Regarding uniform convergence - even if you fix certain problems with your question, like the problematic line $1+x+y=0$, it does not globally converge uniformly. To illustrate why, we'll pick a simpler example:

Let's say $g_n : \Bbb{R} \to \Bbb{R}$ is given by $g_n(x) = \frac {x} {n}$. Obviously, $\lim_{n\to\infty} g_n(x) = 0$ pointwise. But does the sequence converge uniformly?

For uniform convergence to hold, we need the rate of decay to not depend on $x$. However, for any $\epsilon > 0$ and $n$, we can find some $x$ (maybe very big) such that $g_n(x) \ge \epsilon$. So this does not converge uniformly globally in $\Bbb{R}$. The sum in your question behaves similarly.

However, it does converge locally uniformly. This means if we pick a compact (closed and bounded) set $K$ (let's say this set does not intersect the line $x+y+1=0$), then the sum converges uniformly in $K$.
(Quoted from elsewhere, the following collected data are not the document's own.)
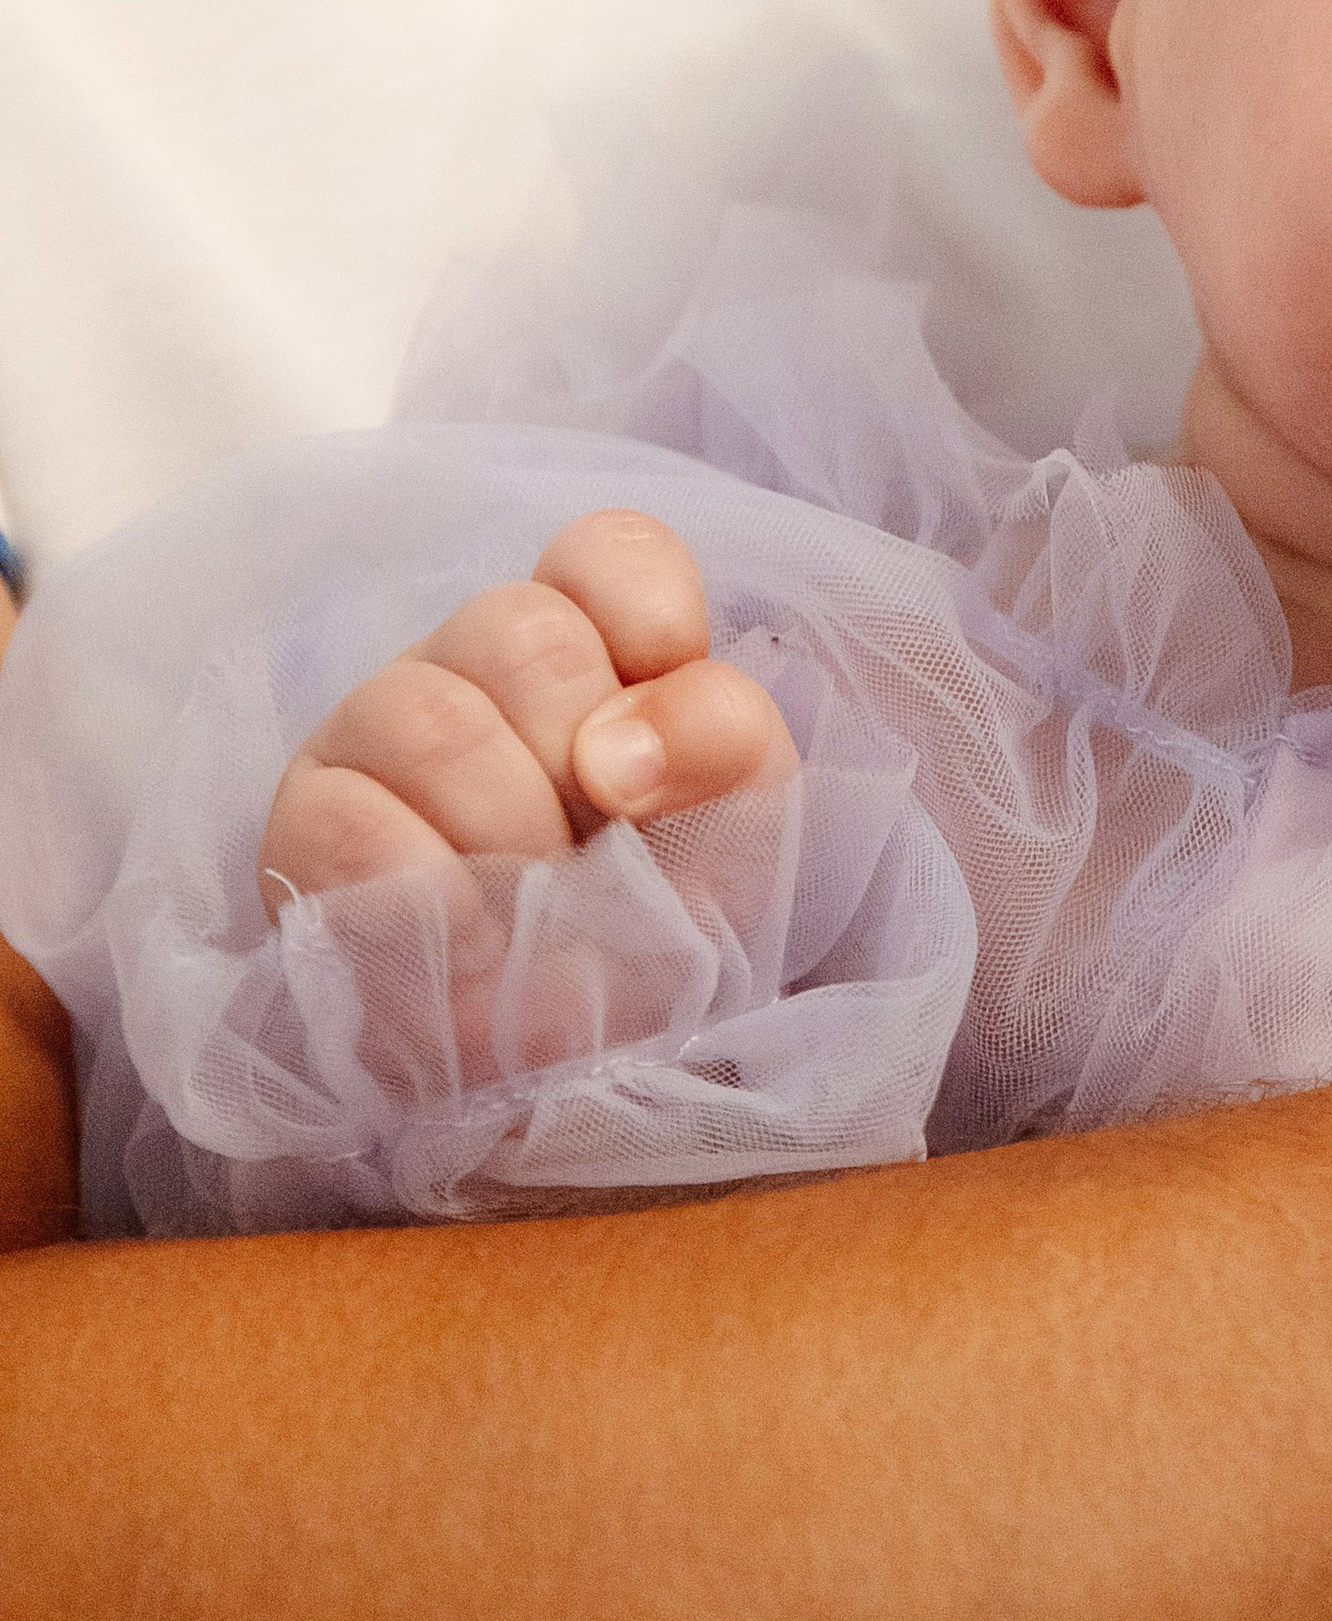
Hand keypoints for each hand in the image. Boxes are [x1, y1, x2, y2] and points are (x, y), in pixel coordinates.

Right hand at [257, 510, 794, 903]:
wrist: (567, 1068)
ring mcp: (376, 725)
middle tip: (596, 849)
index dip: (647, 612)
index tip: (665, 704)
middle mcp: (474, 660)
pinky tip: (468, 938)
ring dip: (508, 833)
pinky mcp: (305, 819)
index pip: (605, 552)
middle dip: (579, 756)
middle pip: (520, 628)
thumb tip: (614, 750)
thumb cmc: (654, 925)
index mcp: (592, 640)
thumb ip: (723, 741)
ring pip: (429, 716)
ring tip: (532, 907)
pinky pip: (355, 822)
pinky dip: (433, 895)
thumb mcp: (738, 830)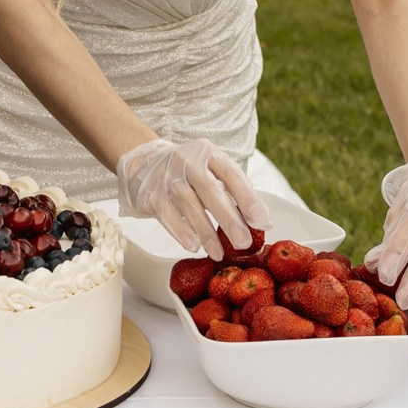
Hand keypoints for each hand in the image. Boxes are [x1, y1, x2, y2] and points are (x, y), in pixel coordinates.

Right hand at [114, 137, 269, 255]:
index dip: (247, 198)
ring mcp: (166, 176)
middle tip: (243, 242)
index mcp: (209, 154)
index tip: (261, 220)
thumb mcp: (211, 172)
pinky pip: (166, 214)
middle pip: (210, 189)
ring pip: (188, 204)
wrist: (144, 162)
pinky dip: (180, 231)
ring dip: (205, 231)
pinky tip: (192, 245)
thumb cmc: (188, 173)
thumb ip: (235, 192)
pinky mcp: (150, 193)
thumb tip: (262, 221)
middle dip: (228, 218)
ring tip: (219, 253)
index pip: (231, 174)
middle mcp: (187, 161)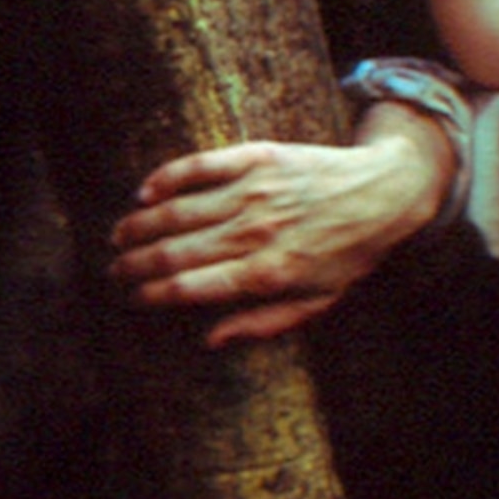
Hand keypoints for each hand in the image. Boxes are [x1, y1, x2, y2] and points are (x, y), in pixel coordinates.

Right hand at [107, 108, 455, 346]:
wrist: (385, 193)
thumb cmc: (349, 254)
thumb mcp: (317, 302)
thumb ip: (263, 324)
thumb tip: (210, 340)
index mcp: (267, 274)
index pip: (192, 288)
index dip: (154, 294)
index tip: (133, 297)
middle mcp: (255, 233)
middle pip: (176, 252)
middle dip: (136, 264)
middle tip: (114, 269)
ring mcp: (254, 193)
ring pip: (178, 211)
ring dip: (140, 225)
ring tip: (119, 235)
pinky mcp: (258, 158)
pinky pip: (200, 166)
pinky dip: (167, 178)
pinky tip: (145, 192)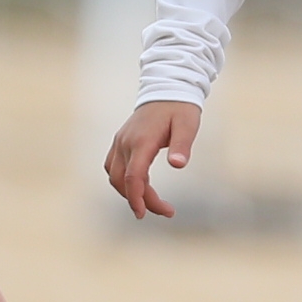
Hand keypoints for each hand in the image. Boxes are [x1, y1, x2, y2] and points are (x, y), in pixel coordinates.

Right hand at [105, 100, 201, 219]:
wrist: (167, 87)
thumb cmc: (180, 108)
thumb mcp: (188, 125)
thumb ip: (182, 145)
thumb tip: (178, 165)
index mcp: (142, 141)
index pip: (134, 177)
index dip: (138, 199)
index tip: (145, 214)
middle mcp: (126, 142)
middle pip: (123, 181)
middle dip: (140, 200)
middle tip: (165, 210)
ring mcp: (120, 141)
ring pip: (115, 176)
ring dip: (130, 192)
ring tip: (153, 202)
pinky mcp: (120, 140)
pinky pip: (114, 166)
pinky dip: (123, 181)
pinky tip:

The proof of this is easy: Let $K$ be a compact set not interesecting $1+x+y=0$. The function $\frac x {1+x+y}$ is continuous in $K$ and therefore (from Weierstrass's theorem) bounded in $K$, let's say $\left| \frac x {1+x+y}\right| \le M_K$. Then we have for all $(x,y) \in K$,

$$\left| f_n(x,y) \right| \le M_K \cdot \frac 1 {n^2}$$

implying (by the Weierstrass M-test) uniform convergence in $K$, and therefore locally uniform convergence in $\Bbb{R}^2 \setminus \{1+x+y=0\}$.